This script helps compare an institutions publications from OpenAlex and Pure by identifying publications missing in Pure based on their DOIs. It fetches data from both systems, processes it, and generates a report in Excel format of the publications missing in Pure.
- Fetches publications from the Pure API based on a specified publication date range.
- Fetches publications from OpenAlex for a given institution (by ROR ID) and year range.
- Normalizes and compares DOIs from both systems to identify missing publications in Pure.
- Generates a detailed report in Excel format for publications missing in Pure.
- Python 3.7+
- Libraries:
requests
pandas
tqdm
openpyxl
Install the required libraries with:
pip install requests pandas tqdm openpyxl
-
Pure API Parameters
Pure_API_URL
: The endpoint of the Pure API.Pure_API_KEY
: Your Pure API key.published_after
: Fetch publications published after this date (e.g.,2023-12-31T00:00:00.000Z
).
-
OpenAlex Parameters
ROR_ID
: The ROR ID of your institution.FROM_YEAR
: Start year for filtering OpenAlex publications.TO_YEAR
: End year for filtering OpenAlex publications.
-
Output
OUTPUT_FILE
: Path to save the Excel report.
Update the main()
function in the script:
Pure_API_URL = "https://your.pure.instance/api/research-outputs"
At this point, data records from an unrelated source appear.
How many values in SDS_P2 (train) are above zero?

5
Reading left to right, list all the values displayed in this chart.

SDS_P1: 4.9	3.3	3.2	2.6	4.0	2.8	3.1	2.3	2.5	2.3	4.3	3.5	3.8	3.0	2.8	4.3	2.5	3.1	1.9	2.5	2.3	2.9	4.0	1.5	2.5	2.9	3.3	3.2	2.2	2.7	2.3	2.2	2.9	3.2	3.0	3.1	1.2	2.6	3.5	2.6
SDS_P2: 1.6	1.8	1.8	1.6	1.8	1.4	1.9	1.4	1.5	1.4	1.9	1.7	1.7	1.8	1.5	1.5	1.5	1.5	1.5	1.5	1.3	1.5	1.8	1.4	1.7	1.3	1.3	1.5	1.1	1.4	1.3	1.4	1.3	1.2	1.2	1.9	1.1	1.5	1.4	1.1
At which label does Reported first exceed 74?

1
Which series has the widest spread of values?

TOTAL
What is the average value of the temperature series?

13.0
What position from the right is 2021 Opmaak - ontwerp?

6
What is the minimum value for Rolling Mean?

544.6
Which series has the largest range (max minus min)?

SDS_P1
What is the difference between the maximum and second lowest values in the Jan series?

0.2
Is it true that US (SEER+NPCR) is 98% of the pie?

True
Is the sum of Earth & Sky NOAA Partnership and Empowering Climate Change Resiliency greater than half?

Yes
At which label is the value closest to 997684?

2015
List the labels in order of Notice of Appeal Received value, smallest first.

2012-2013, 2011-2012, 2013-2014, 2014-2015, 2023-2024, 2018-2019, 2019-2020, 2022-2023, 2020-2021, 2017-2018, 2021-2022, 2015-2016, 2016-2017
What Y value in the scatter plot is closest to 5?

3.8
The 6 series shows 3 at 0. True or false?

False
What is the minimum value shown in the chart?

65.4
Pure_API_KEY = "your_api_key_here"
published_after = "2023-12-31T00:00:00.000Z"
ROR_ID = "your_ror_id"
FROM_YEAR = 2024
TO_YEAR = 2024
OUTPUT_FILE = "missing_publications.xlsx"
Run the script using:
python pubfinder.py
The script generates an Excel file containing the following information for missing publications:
- DOI
- Title
- Authors (My Institution)
- Affiliations (My Institution)
- ORCID (My Institution)
- Publication Year
- Publication Date
- Open Access Status
- OA URL
- Accepted/Published Status
- License
- PDF URL
- Source
- Type
- Link to publication (DOI hyperlink if available)
- The script handles missing or malformed DOIs and logs errors for problematic records.
- If the API request fails, an appropriate error message will be displayed.
- Replace placeholders (e.g.,
your_api_key_here
,your_ror_id
) with actual values. - Ensure your Pure and OpenAlex APIs are accessible and correctly configured.